It's also astonishing that I finally found these books (displayed in the above photo). I've been frantically looking for them for months. The blue one is Richard Goldthwait’s "Geology of the Presidential Range" published in 1940. It’s the copy Richard gave to me back when I was guiding for the AMC in the 1960s and carried around with me for several seasons in the huts . It’s a bit dog-eared and has what looks like a stain from a greasy plate but it's still a classic. (He updated it in 1968 in a publication I've introduced earlier in the blog that's available on the web.)
The other pamphlets are also classics. They’re the original reprints from "Appalachia", the semi-annual publication of the Appalachian Mountain Club (AMC), of Stuart “Slim” Harris’s series of articles titled "Plants of the Presidential Range". He started the series in 1940 and completed it in 1947. They cover most, if not all, of the plants native to the White Mountains including ferns, lichen, grasses, mosses, flowering plants and trees.
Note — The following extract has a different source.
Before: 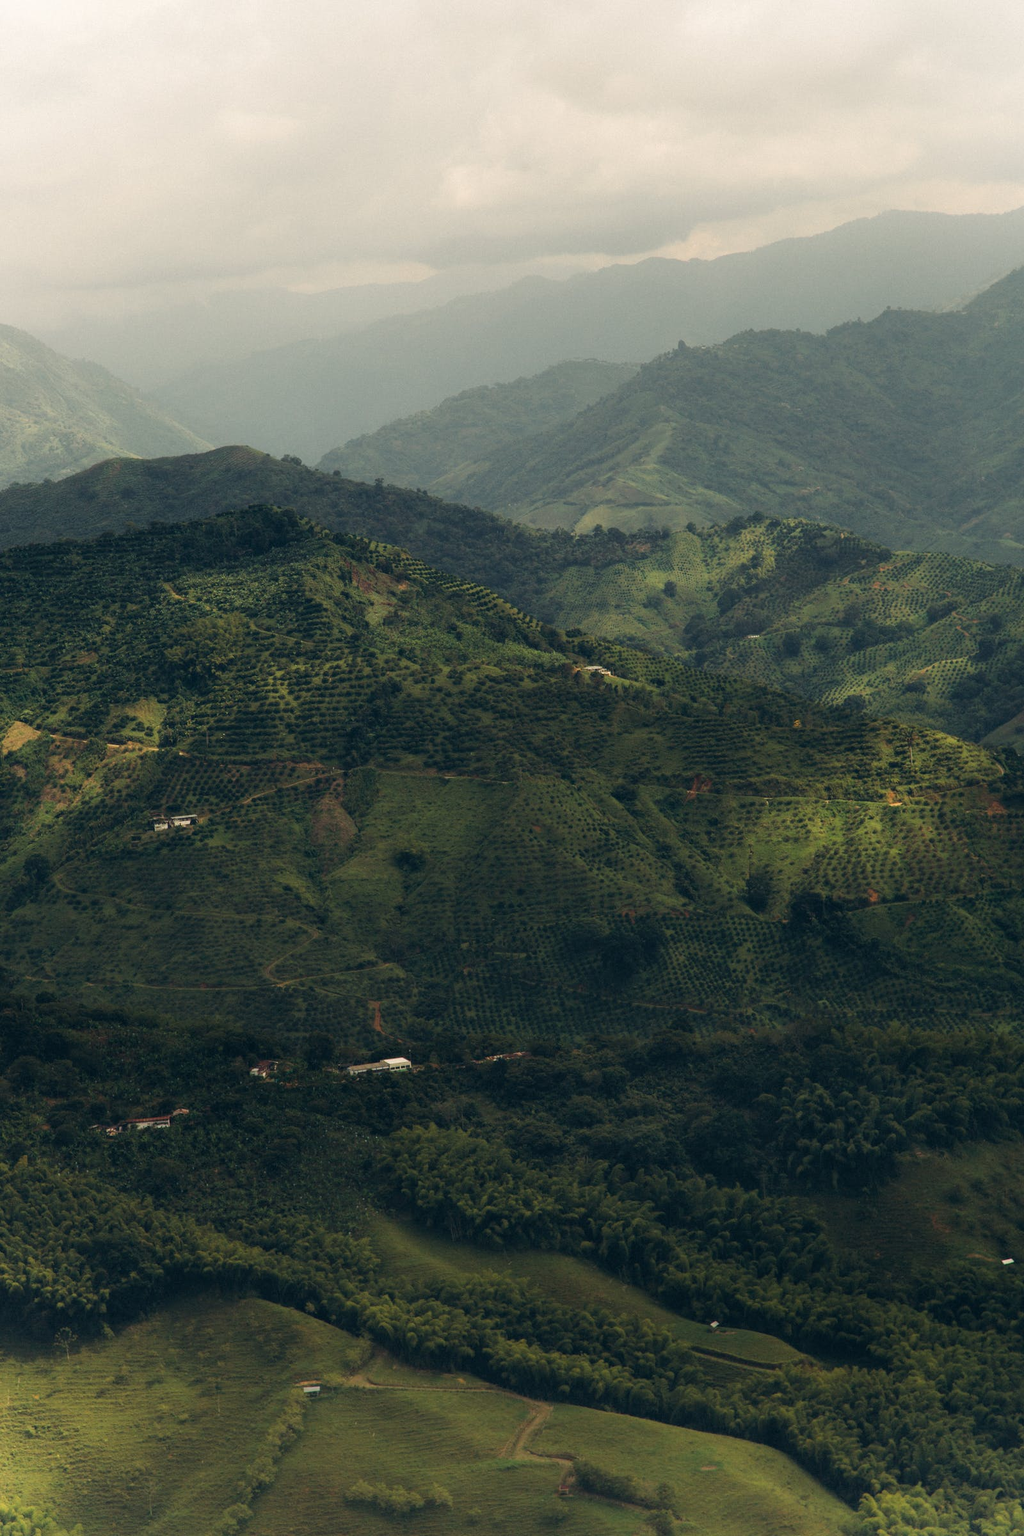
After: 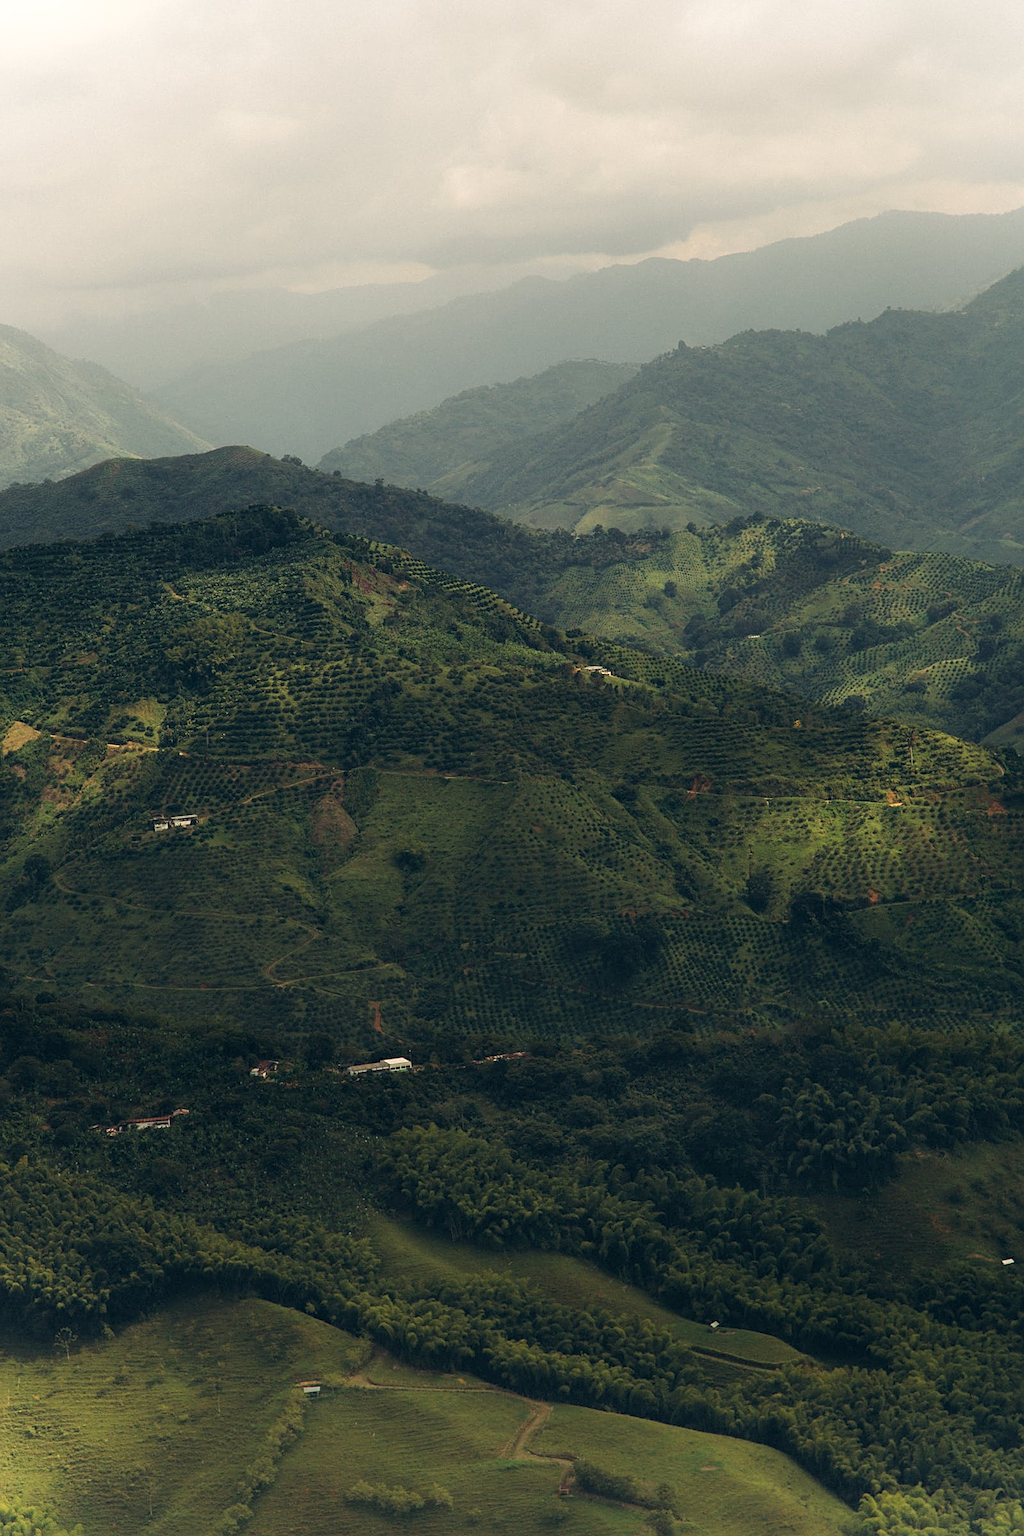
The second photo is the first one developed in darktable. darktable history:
bloom: size 9%, threshold 100%, strength 7%
sharpen: on, module defaults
They’re lovely to look at because Slim illustrated them with his own pen and ink drawings. My favorite is the one on the grasses because it's the family of plants I know least about. Slim is mentioned earlier in this blog by way of his wife, Callista Harris (or simply, "Cal"), who survived him by many years. They were my teachers in my apprenticeship in the White Mountains. They were both superb naturalists and, as a couple, they also worked in the huts several summers during the Second World War. Slim, much earlier, had been hutmaster at Lakes of the Clouds Hut. I'll check the copywrite on the booklets and if they're okay I'll print material from them in the blog over the next few months as it's time, again, to look at plants.
I’ve put together a “virtual” scale model of the Garfield slide site on the Gale River Trail (see last entry in the blog) that takes into account all the variables of the site (for soil development), in particular trying to define "slope" in terms of mass wasting (it's really steep at the top of the slide track). I can now apply data from the Goldthwait paper on the soil development process and plant succession in Muir Inlet, Alaska. Comparisons between the Gale River site and the areas studied in Alaska are close in most cases. The one anomaly is moisture. The precipitation in that area of the Alaska coastline is high, much higher than the Whites, and, of course, moisture effects plant growth enormously. The objective isn’t precision, anyway, it’s just to get an idea of how old the soils are in the Whites, generally, how they evolved and continue to evolve, and how soils effect the plant population dynamics in the Whites.